Collecting data from GCS

This guide will cover all the steps required to build a fully integrated pipeline with Superwise using Google cloud storage and Google cloud function.

Steps

  1. Create a cloud function
1170
  1. In order to invoke the cloud function on each new file, Add Eventarc trigger and select the following:
  • Event provider - Cloud storage
  • Event - google.cloud.storage.object.v1.finalized
1232
  1. Runtime, build, and connections settings
    a. Increase the allocated memory to 1GiB and The timeout to 300 seconds

b. Add client id and secret as environment variables (read more about Generating tokens)

1200
  1. Click next and move to the Code section:
    a. Select python 3.10 as runtime for the function
    b. Add superwise package to the requirements.txt file
    c.

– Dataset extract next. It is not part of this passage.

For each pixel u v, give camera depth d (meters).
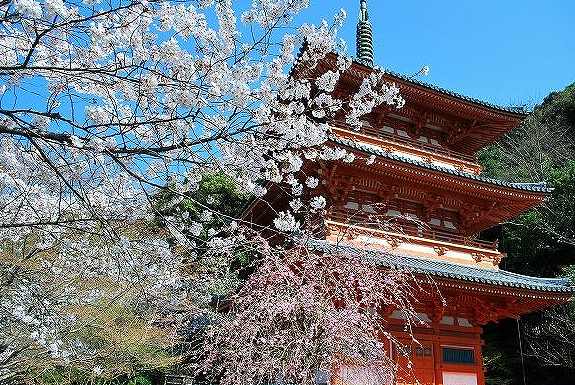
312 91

Insert the following code in main.py file
import functions_framework
from superwise import Superwise
 
sw_client = Superwise()

@functions_framework.cloud_event
def hello_gcs(cloud_event):
 
  data = cloud_event.data
  print(f"Event ID: {cloud_event['id']} | Event type: {cloud_event['type']} | Created: {data['timeCreated']}")
 
  t_id = sw_client.transaction.log_from_gcs(
     model_id=int(re.findall(r"model_id=(\d+)/", data['name'])[0]),
     version_id=int(re.findall(r"version_id=(\d+)/", data['name'])[0]),
     file_path=f"gs://{data['bucket']}/{data['name']}"
  )
  print(t_id)

📘

Folder structure

The code above assumes the following path convention:
gs://<bucket_name>/model_id=<model_id>/version_id=<version_id>/.../file_name.parquet

🚧

For on-prem users

  1. Initiate Superwise with an additional argument - superwise_host Python SDK
  2. Please use log_file instead, which supports sending files from your cloud provider's blob storage.

In addition, If Superwise is deployed in a VPC and not exposed to the internet, the Cloud Function must be connected to the VPC in order to send data to Superwise.

That's it! Now you are integrated with Superwise!